BufferAssignment OOM Debugging.
BufferAssignment stats:
parameter allocation: 4.16GiB
constant allocation: 0B
maybe_live_out allocation: 4.16GiB
preallocated temp allocation: 0B
total allocation: 8.31GiB
total fragmentation: 0B (0.00%)
Peak buffers:
Buffer 1:
Size: 4.16GiB
Entry Parameter Subshape: f64[31,200,300,300]
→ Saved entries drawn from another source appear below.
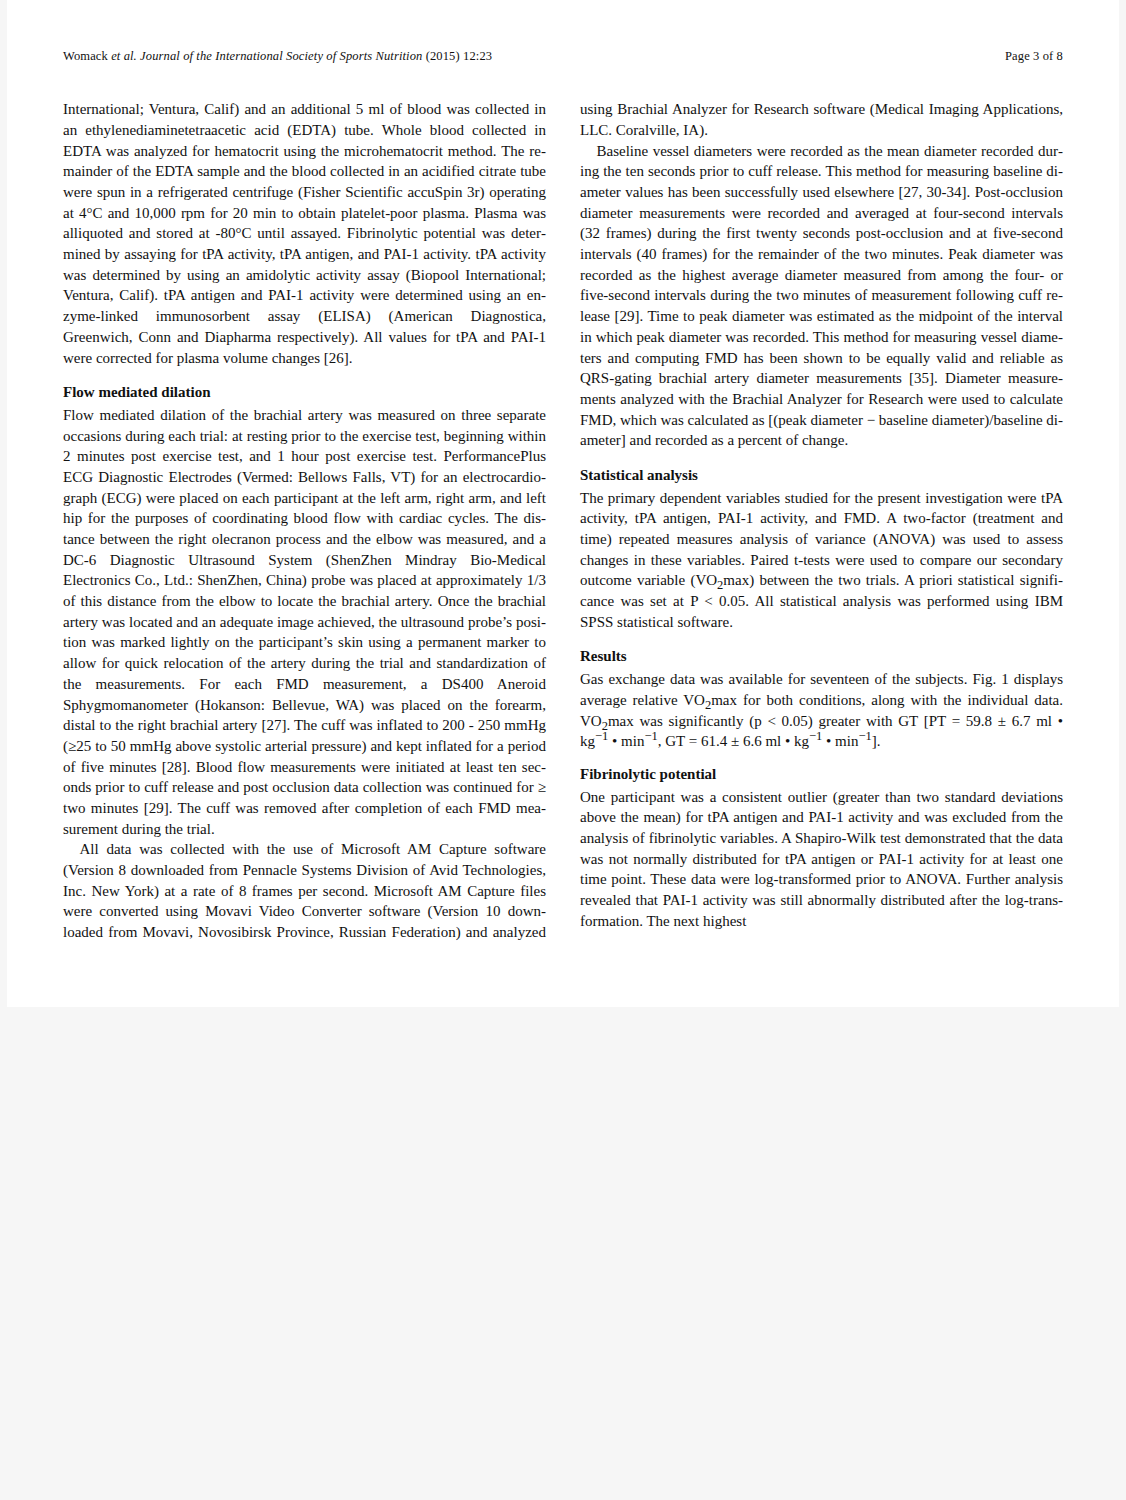Womack et al. Journal of the International Society of Sports Nutrition (2015) 12:23 Page 3 of 8
International; Ventura, Calif) and an additional 5 ml of blood was collected in an ethylenediaminetetraacetic acid (EDTA) tube. Whole blood collected in EDTA was analyzed for hematocrit using the microhematocrit method. The remainder of the EDTA sample and the blood collected in an acidified citrate tube were spun in a refrigerated centrifuge (Fisher Scientific accuSpin 3r) operating at 4°C and 10,000 rpm for 20 min to obtain platelet-poor plasma. Plasma was alliquoted and stored at -80°C until assayed. Fibrinolytic potential was determined by assaying for tPA activity, tPA antigen, and PAI-1 activity. tPA activity was determined by using an amidolytic activity assay (Biopool International; Ventura, Calif). tPA antigen and PAI-1 activity were determined using an enzyme-linked immunosorbent assay (ELISA) (American Diagnostica, Greenwich, Conn and Diapharma respectively). All values for tPA and PAI-1 were corrected for plasma volume changes [26].
Flow mediated dilation
Flow mediated dilation of the brachial artery was measured on three separate occasions during each trial: at resting prior to the exercise test, beginning within 2 minutes post exercise test, and 1 hour post exercise test. PerformancePlus ECG Diagnostic Electrodes (Vermed: Bellows Falls, VT) for an electrocardiograph (ECG) were placed on each participant at the left arm, right arm, and left hip for the purposes of coordinating blood flow with cardiac cycles. The distance between the right olecranon process and the elbow was measured, and a DC-6 Diagnostic Ultrasound System (ShenZhen Mindray Bio-Medical Electronics Co., Ltd.: ShenZhen, China) probe was placed at approximately 1/3 of this distance from the elbow to locate the brachial artery. Once the brachial artery was located and an adequate image achieved, the ultrasound probe’s position was marked lightly on the participant’s skin using a permanent marker to allow for quick relocation of the artery during the trial and standardization of the measurements. For each FMD measurement, a DS400 Aneroid Sphygmomanometer (Hokanson: Bellevue, WA) was placed on the forearm, distal to the right brachial artery [27]. The cuff was inflated to 200 - 250 mmHg (≥25 to 50 mmHg above systolic arterial pressure) and kept inflated for a period of five minutes [28]. Blood flow measurements were initiated at least ten seconds prior to cuff release and post occlusion data collection was continued for ≥ two minutes [29]. The cuff was removed after completion of each FMD measurement during the trial.
All data was collected with the use of Microsoft AM Capture software (Version 8 downloaded from Pennacle Systems Division of Avid Technologies, Inc. New York) at a rate of 8 frames per second. Microsoft AM Capture files were converted using Movavi Video Converter software (Version 10 downloaded from Movavi, Novosibirsk Province, Russian Federation) and analyzed using Brachial Analyzer for Research software (Medical Imaging Applications, LLC. Coralville, IA).
Baseline vessel diameters were recorded as the mean diameter recorded during the ten seconds prior to cuff release. This method for measuring baseline diameter values has been successfully used elsewhere [27, 30-34]. Post-occlusion diameter measurements were recorded and averaged at four-second intervals (32 frames) during the first twenty seconds post-occlusion and at five-second intervals (40 frames) for the remainder of the two minutes. Peak diameter was recorded as the highest average diameter measured from among the four- or five-second intervals during the two minutes of measurement following cuff release [29]. Time to peak diameter was estimated as the midpoint of the interval in which peak diameter was recorded. This method for measuring vessel diameters and computing FMD has been shown to be equally valid and reliable as QRS-gating brachial artery diameter measurements [35]. Diameter measurements analyzed with the Brachial Analyzer for Research were used to calculate FMD, which was calculated as [(peak diameter − baseline diameter)/baseline diameter] and recorded as a percent of change.
Statistical analysis
The primary dependent variables studied for the present investigation were tPA activity, tPA antigen, PAI-1 activity, and FMD. A two-factor (treatment and time) repeated measures analysis of variance (ANOVA) was used to assess changes in these variables. Paired t-tests were used to compare our secondary outcome variable (VO2max) between the two trials. A priori statistical significance was set at P < 0.05. All statistical analysis was performed using IBM SPSS statistical software.
Results
Gas exchange data was available for seventeen of the subjects. Fig. 1 displays average relative VO2max for both conditions, along with the individual data. VO2max was significantly (p < 0.05) greater with GT [PT = 59.8 ± 6.7 ml • kg−1 • min−1, GT = 61.4 ± 6.6 ml • kg−1 • min−1].
Fibrinolytic potential
One participant was a consistent outlier (greater than two standard deviations above the mean) for tPA antigen and PAI-1 activity and was excluded from the analysis of fibrinolytic variables. A Shapiro-Wilk test demonstrated that the data was not normally distributed for tPA antigen or PAI-1 activity for at least one time point. These data were log-transformed prior to ANOVA. Further analysis revealed that PAI-1 activity was still abnormally distributed after the log-transformation. The next highest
==========================
Buffer 2:
Size: 4.16GiB
Operator: op_name="jit(fn)/jit(main)/mul" source_file="/usr/local/lib/python3.10/dist-packages/pytensor/link/jax/dispatch/scalar.py" source_line=103
XLA Label: fusion
Shape: f64[31,200,300,300]
==========================
Buffer 3:
Size: 8B
Entry Parameter Subshape: s64[]
==========================
I've tried setting some appropriate XLA environment variables as follows:
os.environ["XLA_PYTHON_CLIENT_PREALLOCATE"]="false"
os.environ["XLA_PYTHON_CLIENT_MEM_FRACTION"]=".10"
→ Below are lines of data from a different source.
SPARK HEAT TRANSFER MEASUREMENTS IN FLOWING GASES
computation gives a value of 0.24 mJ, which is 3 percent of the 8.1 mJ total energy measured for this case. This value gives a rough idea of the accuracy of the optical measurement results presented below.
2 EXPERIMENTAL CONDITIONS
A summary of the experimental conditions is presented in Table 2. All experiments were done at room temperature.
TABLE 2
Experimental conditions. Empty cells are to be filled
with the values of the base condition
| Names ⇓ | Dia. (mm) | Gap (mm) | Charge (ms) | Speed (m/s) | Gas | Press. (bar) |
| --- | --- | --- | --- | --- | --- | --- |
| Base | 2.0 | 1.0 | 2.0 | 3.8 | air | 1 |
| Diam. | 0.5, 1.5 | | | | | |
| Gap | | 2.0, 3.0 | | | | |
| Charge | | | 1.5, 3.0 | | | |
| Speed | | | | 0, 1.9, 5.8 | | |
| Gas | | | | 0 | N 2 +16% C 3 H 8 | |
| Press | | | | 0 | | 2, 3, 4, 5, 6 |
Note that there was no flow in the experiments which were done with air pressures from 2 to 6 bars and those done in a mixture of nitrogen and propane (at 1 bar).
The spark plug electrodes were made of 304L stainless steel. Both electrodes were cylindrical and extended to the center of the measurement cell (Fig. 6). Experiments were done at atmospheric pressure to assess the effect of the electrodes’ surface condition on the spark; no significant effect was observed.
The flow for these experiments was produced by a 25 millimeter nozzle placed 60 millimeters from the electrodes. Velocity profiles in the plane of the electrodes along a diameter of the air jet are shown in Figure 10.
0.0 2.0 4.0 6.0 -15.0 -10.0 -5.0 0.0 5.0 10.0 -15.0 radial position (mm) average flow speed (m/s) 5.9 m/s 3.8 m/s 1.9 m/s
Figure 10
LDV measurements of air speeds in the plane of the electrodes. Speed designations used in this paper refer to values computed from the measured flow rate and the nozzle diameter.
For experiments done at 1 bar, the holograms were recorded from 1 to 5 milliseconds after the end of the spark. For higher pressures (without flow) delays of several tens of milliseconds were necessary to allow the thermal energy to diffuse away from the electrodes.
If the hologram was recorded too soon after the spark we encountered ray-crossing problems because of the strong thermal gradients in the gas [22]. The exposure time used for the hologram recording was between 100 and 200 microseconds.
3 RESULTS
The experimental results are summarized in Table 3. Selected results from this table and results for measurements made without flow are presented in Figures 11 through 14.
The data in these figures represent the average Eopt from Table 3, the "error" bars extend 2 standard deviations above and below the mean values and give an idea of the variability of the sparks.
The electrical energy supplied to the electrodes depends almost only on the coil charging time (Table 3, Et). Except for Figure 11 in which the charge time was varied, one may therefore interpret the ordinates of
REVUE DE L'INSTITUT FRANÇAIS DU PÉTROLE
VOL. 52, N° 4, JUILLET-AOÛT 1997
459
os.environ["XLA_PYTHON_CLIENT_ALLOCATOR"]="platform"
But this has not effect on the behavior. For a reproducible example, try running the classification model in the latent GP example notebook:
with pm.Model() as model:
ell = pm.InverseGamma("ell", mu=1.0, sigma=0.5)
eta = pm.Exponential("eta", lam=1.0)
cov = eta**2 * pm.gp.cov.ExpQuad(1, ell)
gp = pm.gp.Latent(cov_func=cov)
f = gp.prior("f", X=x[:, None])
# logit link and Bernoulli likelihood
p = pm.Deterministic("p", pm.math.invlogit(f))
y_ = pm.Bernoulli("y", p=p, observed=y)
# idata = pm.sample(1000, chains=2, cores=2, nuts_sampler="numpyro")
idata = pmx.fit(method='pathfinder')
I've yet to run pathfinder successfully on anything but toy models; given that VI is primarily an approximation for large models not able to be sampled quickly, this limits the use of pathfinder.